In 2000 she joined the marketing department of Dubai Duty Free, “a much-admired former client from my agency days”, which was headed up by Galway man Colm McLoughlin, who is the executive vice-chairman and chief executive.
Dubai Duty Free is part of the government of Dubai, and part of its brief since opening in 1983 has been to promote Dubai to a global audience. As such, its marketing role is extensive and organising large world-class events has been part of the job spec since day one.
These events have included the Dubai Duty Free Tennis Championships, which attracts the top tennis players in the world. The event is primarily managed in-house, with the business’s chief operating officer, Ramesh Cidambi, heading the organising committee and another colleague, Salah Tahlak, as tournament director.
“The event generates an estimated $1 billion worth of TV exposure and is our largest event,” she says.
Sinéad also works on sponsorships, which brings her back to Ireland frequently.
“There’s the Dubai Duty Free Irish Derby, which we have supported since 2008, and the Dubai Duty Free Irish Open, which we have supported since 2015, and which is now part of the Rolex golf series with $7 million prize money.

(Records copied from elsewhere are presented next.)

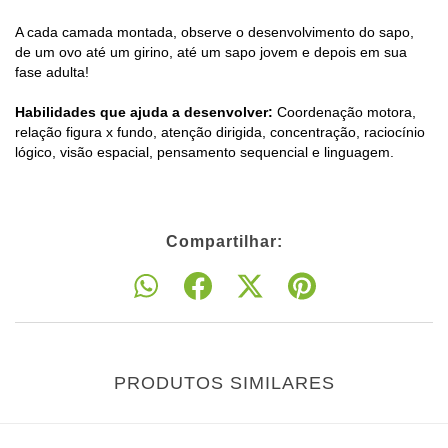
A cada camada montada, observe o desenvolvimento do sapo,
de um ovo até um girino, até um sapo jovem e depois em sua
fase adulta!
Habilidades que ajuda a desenvolver:
Coordenação motora,
relação figura x fundo, atenção dirigida, concentração, raciocínio
lógico, visão espacial, pensamento sequencial e linguagem.
Compartilhar:
PRODUTOS SIMILARES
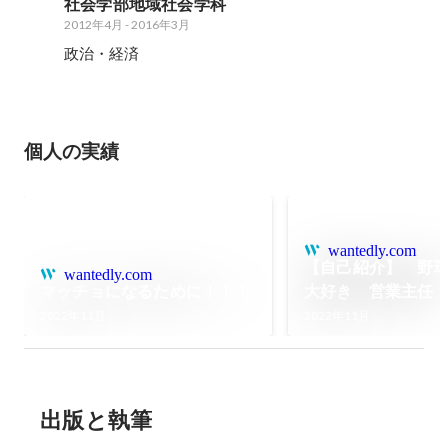
社会学部地域社会学科
2012年4月
-
2016年3月
政治・経済
個人の実績
wantedly.com
【自己紹介】 野
wantedly.com
マッチョになるために！！！
大好き 営業主任
す！！！
2022年11月
2022年11月
出版と執筆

“It has been very rewarding to see how this tournament has grown since our involvement and that of the Rory Foundation,” Sinéad says.
The variety of her job is one of its most appealing aspects for Sinéad, as well as being part of “a fantastic team of staff, most of whom began working on the shopfloor and have worked their way up to more senior positions”.
“What first attracted me to Dubai was its ‘can do’ attitude. It’s infectious and really encouraged me to move outside of my comfort zone workwise, for which I am grateful.
“There is also great gender equality in the workplace, which may surprise some people. In all my years of working in Dubai, I have never experienced any gender issues in relation to my career. That is reflected in our executive team at Dubai Duty Free, with senior positions split equally between men and women,” Sinéad says.
Generally speaking, Irish people do very well in Dubai, she says. They are seen as hard-working, ambitious, and honest, with strong family values, which is in line with UAE culture, according to Sinéad.
“Dubai is still a land of opportunities and, while it is now a much bigger city than I first encountered, with a population of 3.2 million, it still is a very open and welcoming business environment.”
Sinéad says there is a strong Irish community in the city, both on the social side – with the Dubai Irish Golf Society and the Dubai Celts, among other groups – and on the business side with the Irish Business Network Dubai.
The establishment of the Irish Embassy in the UAE a few years ago was a great step and all of the ambassadors since then have been actively involved in the Irish community, she adds.